Intrappolata in una solitaria prigione per 605 giorni, l’attivista e storica nicaraguense Dora María Téllez Argüello si trovava di fronte all’opposizione politica a un regime divenuto dittatoriale. Nel novembre 2021 fino al suo rilascio e l’inevitabile esilio nel febbraio 2023, Téllez Argüello divenne famosa per la sua voce melodiosa, un unico rimedio all’accanimento e alla disumanizzazione della sua situazione carceraria, intonando pianamente canzoni per conservare la propria umanità.
Queste echi melodiosi di Téllez Argüello sono ora divenuti simbolo e ritmo alla mostra annuale dal titolo “Cantando Bajito” presso la Ford Foundation Gallery situata a New York. Celata al piano terra del sontuoso edificio di dodici piani della fondazione, in East 43rd Street, la galleria propone mostre di impegno sociale che riflettono le priorità programmatiche della Ford Foundation, leader progressista nella filantropia globale. Di particolare rilievo è il momento storico che emerge dalla mostra, caratterizzato da una profonda precarietà politica, accentuata da una serie di decisioni retrograde e violente della Corte Suprema statunitense che impattano drammaticamente i diritti delle donne, delle persone di colore, degli immigrati e delle persone queer.

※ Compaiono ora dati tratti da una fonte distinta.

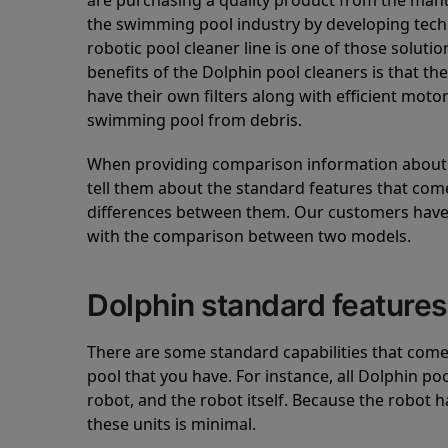
are purchasing a quality product from the manuf
the swimming pool industry by developing tec
robotic pool cleaner line is one of those soluti
benefits of the Dolphin pool cleaners is that th
have their own filters along with efficient mot
swimming pool from debris.
When providing comparison information about D
tell them about the standard features that come
differences between them. Our customers have 
with the comparison between two models.
Dolphin standard features
There are some standard capabilities that come 
pool that you have. For instance, all Dolphin po
robot, and the robot itself. Because the robot h
these units is minimal.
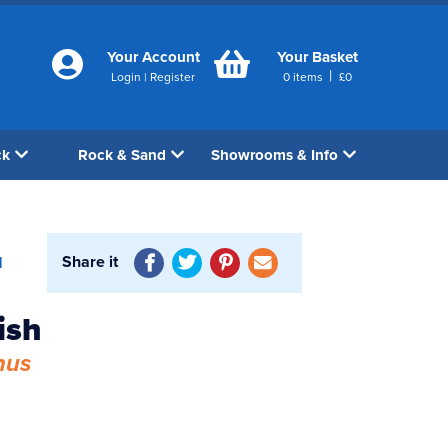
Your Account
Your Basket
|
Login
|
Register
0
items
£
0
ck
Rock & Sand
Showrooms & Info
Share it
1
ish
hus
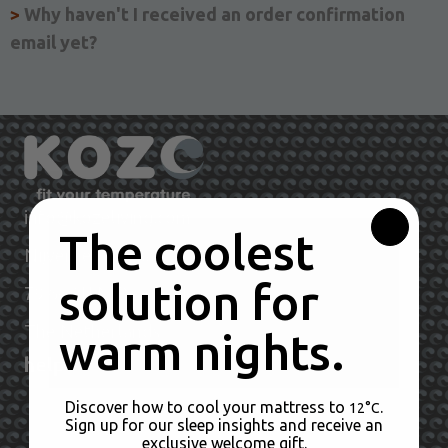
>
Why haven't I received an order confirmation
email yet?
info@kozeliving.com
The coolest
Nijverheidsstraat
solution for
6681LN Bemmel
79
The Netherlands
warm nights.
help
Discover how to cool your mattress to
.
Orders & Payments
12°C
Sign up for our sleep insights and receive an
exclusive welcome gift.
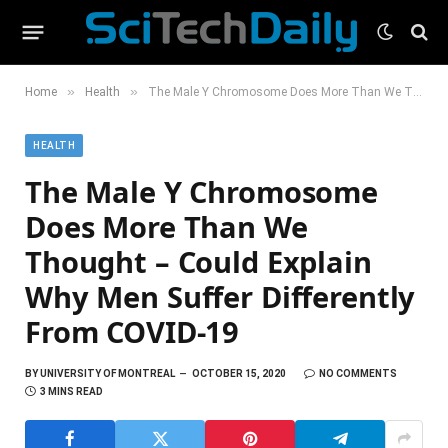
»
»
Home
Health
The Male Y Chromosome Does More Than We Thought – Could Explain Why Men Suffer Differently From COVID-19
HEALTH
The Male Y Chromosome
Does More Than We
Thought – Could Explain
Why Men Suffer Differently
From COVID-19
BY
UNIVERSITY OF MONTREAL
OCTOBER 15, 2020
NO COMMENTS
3 MINS READ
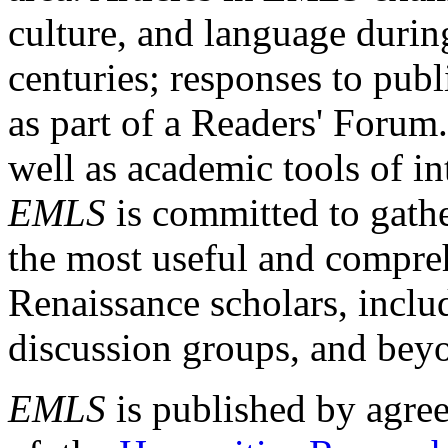
culture, and language durin
centuries; responses to publ
as part of a Readers' Forum
well as academic tools of int
EMLS
is committed to gathe
the most useful and compreh
Renaissance scholars, includ
discussion groups, and bey
EMLS
is published by agre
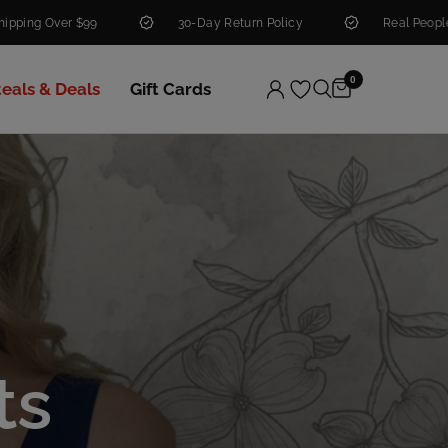
30-Day Return Policy
Real People. Real Help.
0
teals & Deals
Gift Cards
ts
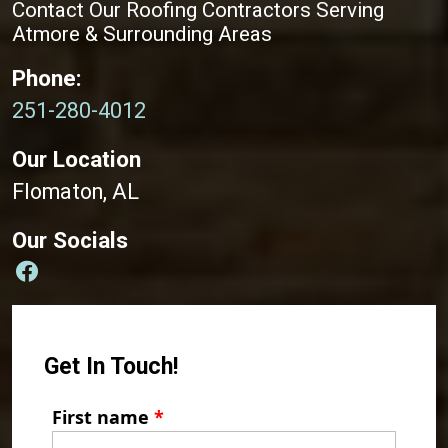
Contact Our Roofing Contractors Serving
Atmore & Surrounding Areas
Phone:
251-280-4012
Our Location
Flomaton, AL
Our Socials
Get In Touch!
First name
*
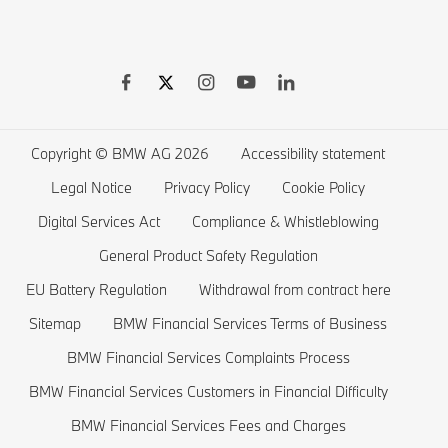
BMW Warranties
BMW Shop
BMW 8 series
BMW Drivers Guide App
BMW Accessories
BMW 7 series
BMW Electric Vehicles
Remote Software Upgrades
BMW Financial Services
BMW 6 series
Electric Cars Public Charging
Wishlist
BMW 5 series
Electric Cars Home Charging
Copyright © BMW AG 2026
Accessibility statement
BMW ConnectedDrive Store
BMW 4 series
Electric Car Range
Legal Notice
Privacy Policy
Cookie Policy
BMW Offers
BMW 3 series
Electric Cars Costs
Digital Services Act
Compliance & Whistleblowing
BMW Lifestyle Store
BMW 2 series
Plug-in-Hybrid Cars
General Product Safety Regulation
EU Battery Regulation
Withdrawal from contract here
Sell back your BMW
BMW 1 series
EU Battery Regulation
Sitemap
BMW Financial Services Terms of Business
Book a Test Drive
BMW M series
BMW Financial Services Complaints Process
BMW Saloons
BMW Financial Services Customers in Financial Difficulty
BMW Concept Cars
BMW Financial Services Fees and Charges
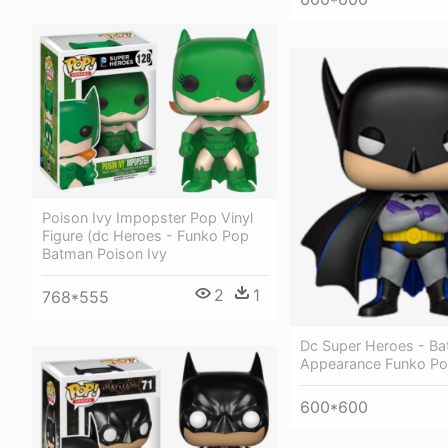
Poison Ivy Impopster Pop Vinyl
Figure (dc Heroes - Funko Pop
Batman Poison Ivy
2
1
768*555
Dc Super Heroes - Ba
Appearance Funko P
600*600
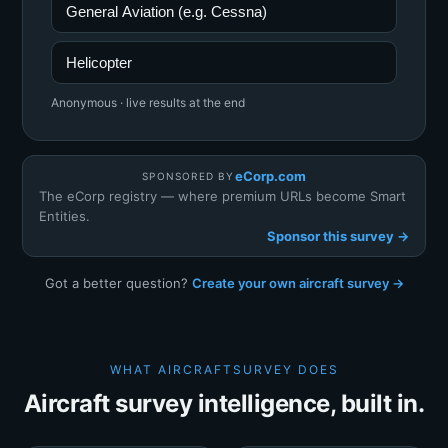
General Aviation (e.g. Cessna)
Helicopter
Anonymous · live results at the end
eCorp.com
SPONSORED BY
The eCorp registry — where premium URLs become Smart
Entities.
Sponsor this survey →
Got a better question?
Create your own aircraft survey →
WHAT AIRCRAFTSURVEY DOES
Aircraft survey intelligence, built in.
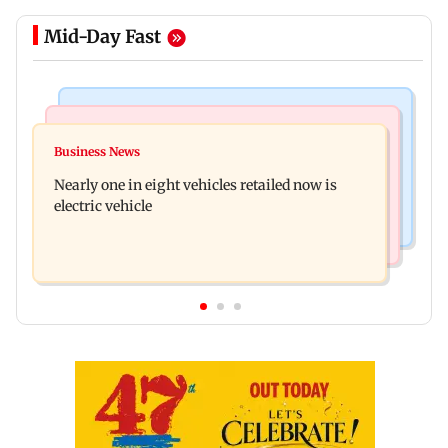
Mid-Day Fast
Bollywood News
Mumbai News
Mithun Chakraborty hospitalised in Kolkata,
Business News
'Not in favour of bulldozer justice', says HC;
undergoes minor surgery
Nearly one in eight vehicles retailed now is
grants doctor to remove structure
electric vehicle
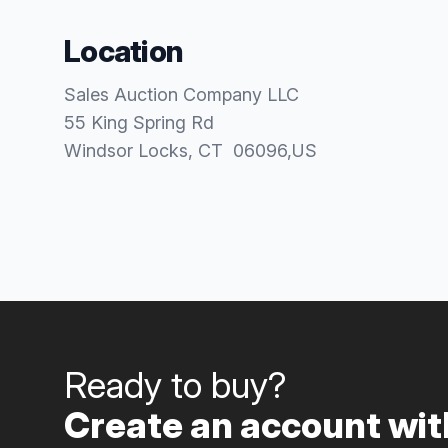
Location
Sales Auction Company LLC
55 King Spring Rd
Windsor Locks
, CT
06096
,
US
Ready to buy?
Create an account with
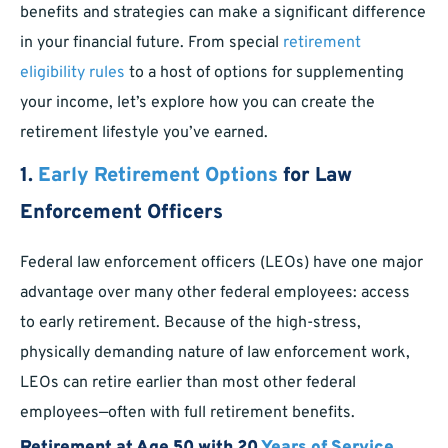
benefits and strategies can make a significant difference
in your financial future. From special
retirement
eligibility rules
to a host of options for supplementing
your income, let’s explore how you can create the
retirement lifestyle you’ve earned.
1.
Early Retirement Options
for Law
Enforcement Officers
Federal law enforcement officers (LEOs) have one major
advantage over many other federal employees: access
to early retirement. Because of the high-stress,
physically demanding nature of law enforcement work,
LEOs can retire earlier than most other federal
employees—often with full retirement benefits.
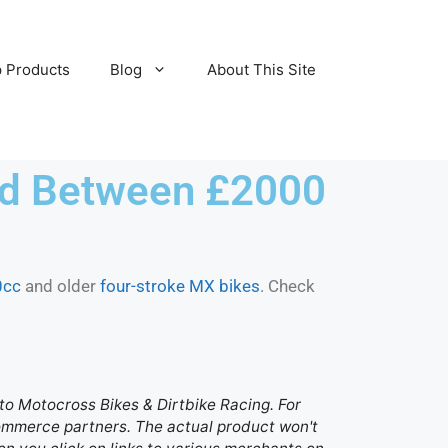
 Products
Blog
About This Site
ced Between £2000
0cc
and older
four-stroke MX bikes
. Check
d to Motocross Bikes & Dirtbike Racing. For
 commerce partners. The actual product won't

La seconda parte della mostra, intitolata “Incantesimi”, è stata curata da Roxana Fabius, Kobe Ko e Beya Othmani e presenta otto artisti: Amina Agueznay, Seba Calfuqueo, IV Chan, Tamar Ettun, Serene Hui, siren eun young jung, Mônica Ventura e Osías Yanov. L’esposizione rimembra diverse vicende politiche, ma conserva una natura trascendente, una celebrazione dell’azione politica, culturale e spirituale che ha permesso tali vicende e movimenti storici e il cui retaggio è tangibile nelle recenti opere qui esposte.
Animata da saggezza ancestrale, intimità, resistenza, parentela, occultamento e linguaggio, la mostra offre un approccio concettuale alla valorizzazione del femminismo transnazionale come antidoto alla repressione patriarcale. Nel suo insieme, “Incantesimi” presenta un mondo a sé stante, dalla rivisitazione del linguaggio solo per donne, Nushu, da parte di Serene Hui, all’installazione di Osías Yanov che offre una nuova angolatura sui luoghi queer di intimità, come i bagni dei locali notturni, durante la dittatura militare in Argentina. Tutte queste opere rispecchiano una prospettiva internazionalista sul processo di creazione del mondo, o “re-esistenza”, come mettono in luce i curatori, dove “gli spazi di violenza si trasformano in luoghi di costruzione di nuove solidarietà, andando oltre la resistenza per immaginare altre possibili forme di esistenza”.